Indian’s clearly don’t value their personal space like the American’s do. Is there mutual agreement that the people pictured here look like birds on an electricity line? Furthermore, I don’t think the Americans could you cope with being this close to complete strangers.
If you live in Dubai, and just so happen to be a regular citizen forced to use public transportation instead of a fancy Range Rover or Lamborghini to get to-and-from work, you’re not completely out of luck. Fortunately, Dubai uses air conditioned bus stops to keep people cool in the excruciating year-round heat and humidity.

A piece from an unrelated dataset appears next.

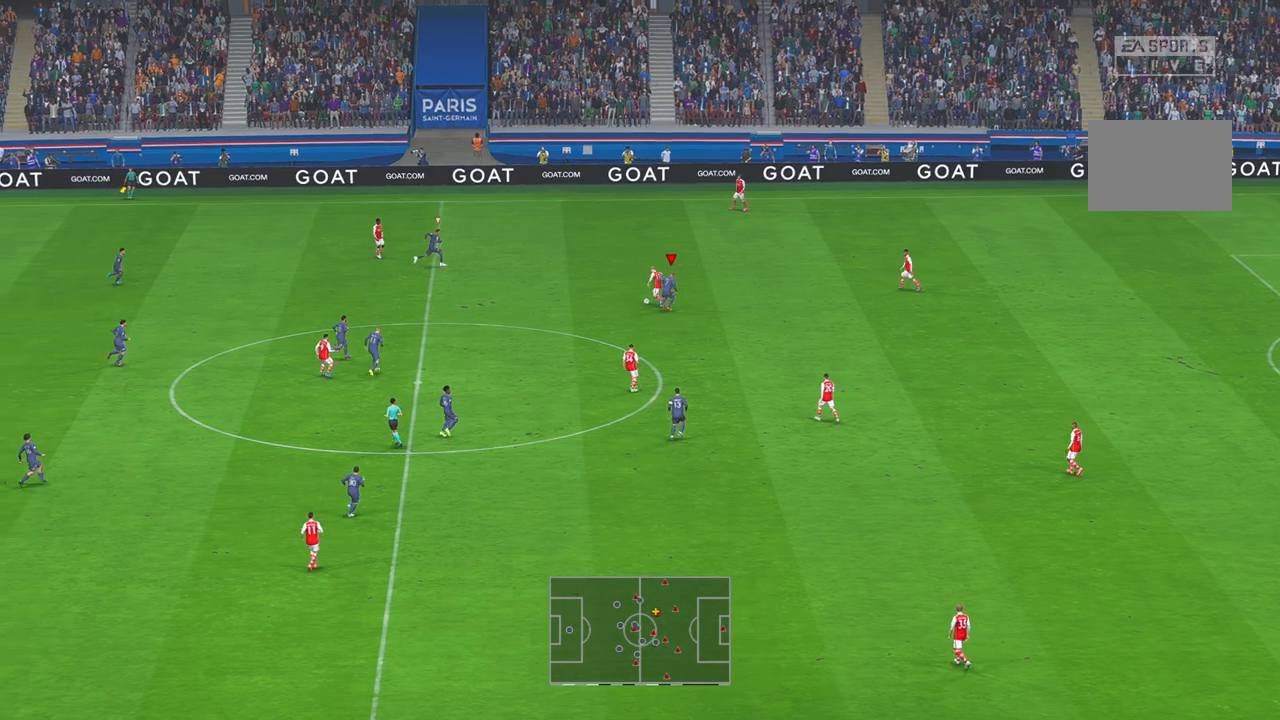
{"buttons": ["R2"], "left_stick": "down", "right_stick": "center", "events": [[100, "left_stick", "right"], [317, "left_stick", "down-right"], [433, "left_stick", "down"]]}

Brazil’s futuristic glass-tube bus stops are designed to enable faster and more efficient boarding. These “tube stations” are leading the revolution in Bus Rapid Transit (BRT) travel, and Brazil is at the center of it’s success. There are currently 357 tube stations in the Brazilian city of Curitiba alone.
France has its own vision for the future of bussing: Free WiFi, coffee kiosks, and easy to access electric city bikes. The people of Paris can’t complain. These stations have been coined “a place for social innovation” given Paris’ large commuter population.
The EyeStops, designed by the SENSEable City Lab of MIT has completely changed the image of public transportation in the city of Florence. These interactive urban stations are completely solar-powered and boast touchscreen displays of everything from bus schedules and routing shortcuts to bus location tracking. Check out even more pictures of these stations in use here.
If you ever happen to stumble into Austria, it might be worthwhile to check out this piece of art in the village of Krumbach. This whimsical structure was designed by Japanese based Sou Fujimoto architects and undoubtably challenges the status quo of traditional Austrian infrastructure.
6. The Netherlands
This “video bus stop”, located in Groningen, is made up of marble, glass, and corrugated steel, and situated in a forest-like environment. The structure features built-in TV monitors to serve commuters leisure while awaiting for their bus.
Designed by Los Angeles based architect Frank Gehry, this art project turned bus stop situated in Braunschweiger Square looks like the ordinary U.S. bus stop pictured above. Although it boasts no advanced technology features like many prior, its fascinating overhead is truly a work of art.
The “IKEA stop” is a clever advertising campaign strategy by presumably IKEA’s marketing team. By turning a traditional wood and steel seating area into a comfy living room space, IKEA hopes to sway customers in their direction. This clearly outdoes billboard advertising.
So technically this is a picture of an old Soviet Union roadside bus shelter, but it is still alive in the city of Moscow today (despite being on verge of collapse). This bus stop is just one of many examples of how horrible communism was for Russia. Clearly, had the Soviet Union not been defeated, Russia today would look more like the Stone Age than the technologically advanced modern society we have today.
The Bohl Bus and Tram Stop is located in the city of St. Gallen. This chrome and steel truss structure has a steel arch nearly 40 meters long supporting the roof which expands at a depth of nearly eight meters from its center. The Bohl is one of the most spacious bus stops in Switzerland and in the world today.
Could we really expect any more than this eyesore of a bus stop from the totalitarian communist state of Cuba? Located in Tacajo, Holguin, Cuba, this graffiti-littered bus stop likely belongs to the state. Actually lets take that back, it without a question belongs to the state.